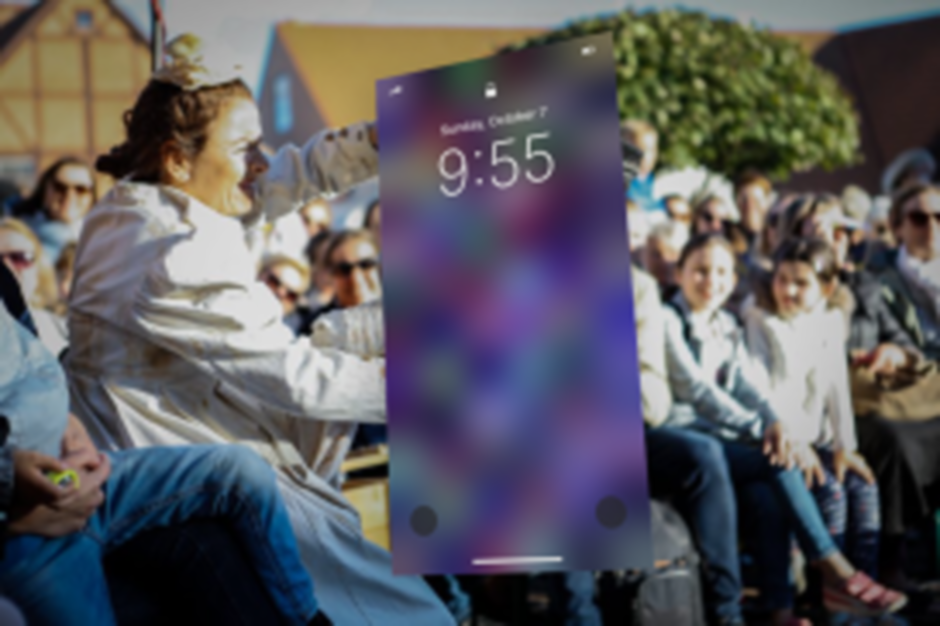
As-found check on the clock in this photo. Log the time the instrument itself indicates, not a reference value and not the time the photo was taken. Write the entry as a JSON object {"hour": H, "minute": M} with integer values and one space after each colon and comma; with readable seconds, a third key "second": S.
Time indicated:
{"hour": 9, "minute": 55}
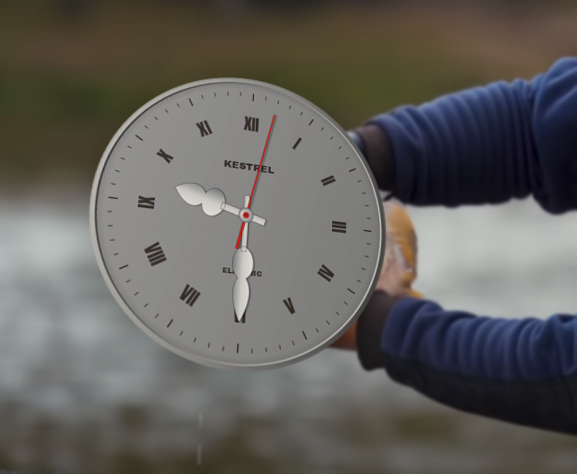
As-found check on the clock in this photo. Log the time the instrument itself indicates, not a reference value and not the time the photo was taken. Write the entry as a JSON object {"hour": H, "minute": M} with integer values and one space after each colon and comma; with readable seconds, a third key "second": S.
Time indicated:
{"hour": 9, "minute": 30, "second": 2}
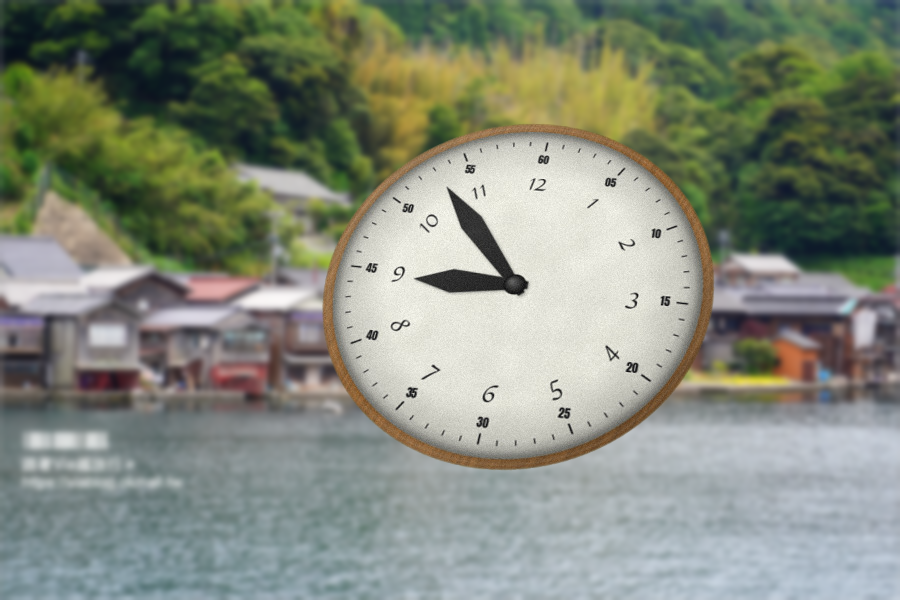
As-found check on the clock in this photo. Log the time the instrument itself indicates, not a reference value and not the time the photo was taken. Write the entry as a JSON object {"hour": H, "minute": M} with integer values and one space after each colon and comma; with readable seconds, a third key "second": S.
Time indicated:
{"hour": 8, "minute": 53}
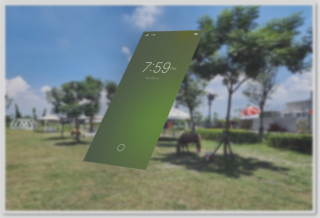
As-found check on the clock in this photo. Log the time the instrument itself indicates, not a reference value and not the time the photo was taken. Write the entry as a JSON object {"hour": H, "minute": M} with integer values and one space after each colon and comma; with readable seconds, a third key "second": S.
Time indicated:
{"hour": 7, "minute": 59}
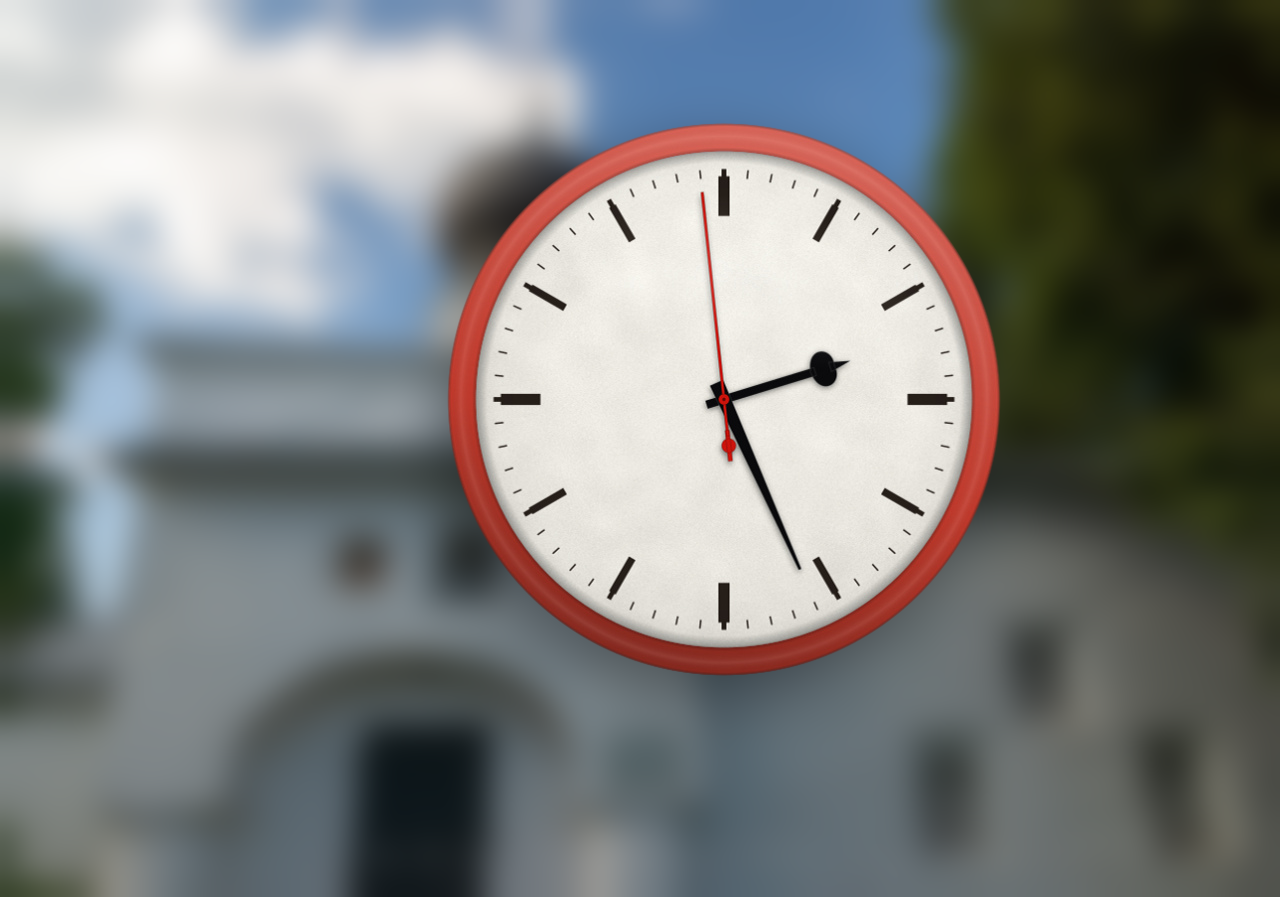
....
## What is being asked
Copy all of the material above word for word, and leave the pictures out of your copy.

## Exercise output
As-found check on the clock in this photo. Log the time the instrument itself indicates, not a reference value and not the time the photo was taken. Write the entry as a JSON object {"hour": H, "minute": M} with integer values and one space after each colon and comma; with readable seconds, a third key "second": S.
Time indicated:
{"hour": 9, "minute": 55}
As-found check on the clock in this photo. Log the time the instrument itself indicates, not a reference value and not the time the photo was taken. Write the entry as a JSON object {"hour": H, "minute": M} with integer values and one space after each colon and comma; with readable seconds, a third key "second": S.
Time indicated:
{"hour": 9, "minute": 30, "second": 2}
As-found check on the clock in this photo. Log the time the instrument itself indicates, not a reference value and not the time the photo was taken. Write the entry as a JSON object {"hour": H, "minute": M} with integer values and one space after each colon and comma; with readable seconds, a third key "second": S.
Time indicated:
{"hour": 8, "minute": 53}
As-found check on the clock in this photo. Log the time the instrument itself indicates, not a reference value and not the time the photo was taken. Write the entry as a JSON object {"hour": H, "minute": M} with integer values and one space after each colon and comma; with readable seconds, a third key "second": S.
Time indicated:
{"hour": 7, "minute": 59}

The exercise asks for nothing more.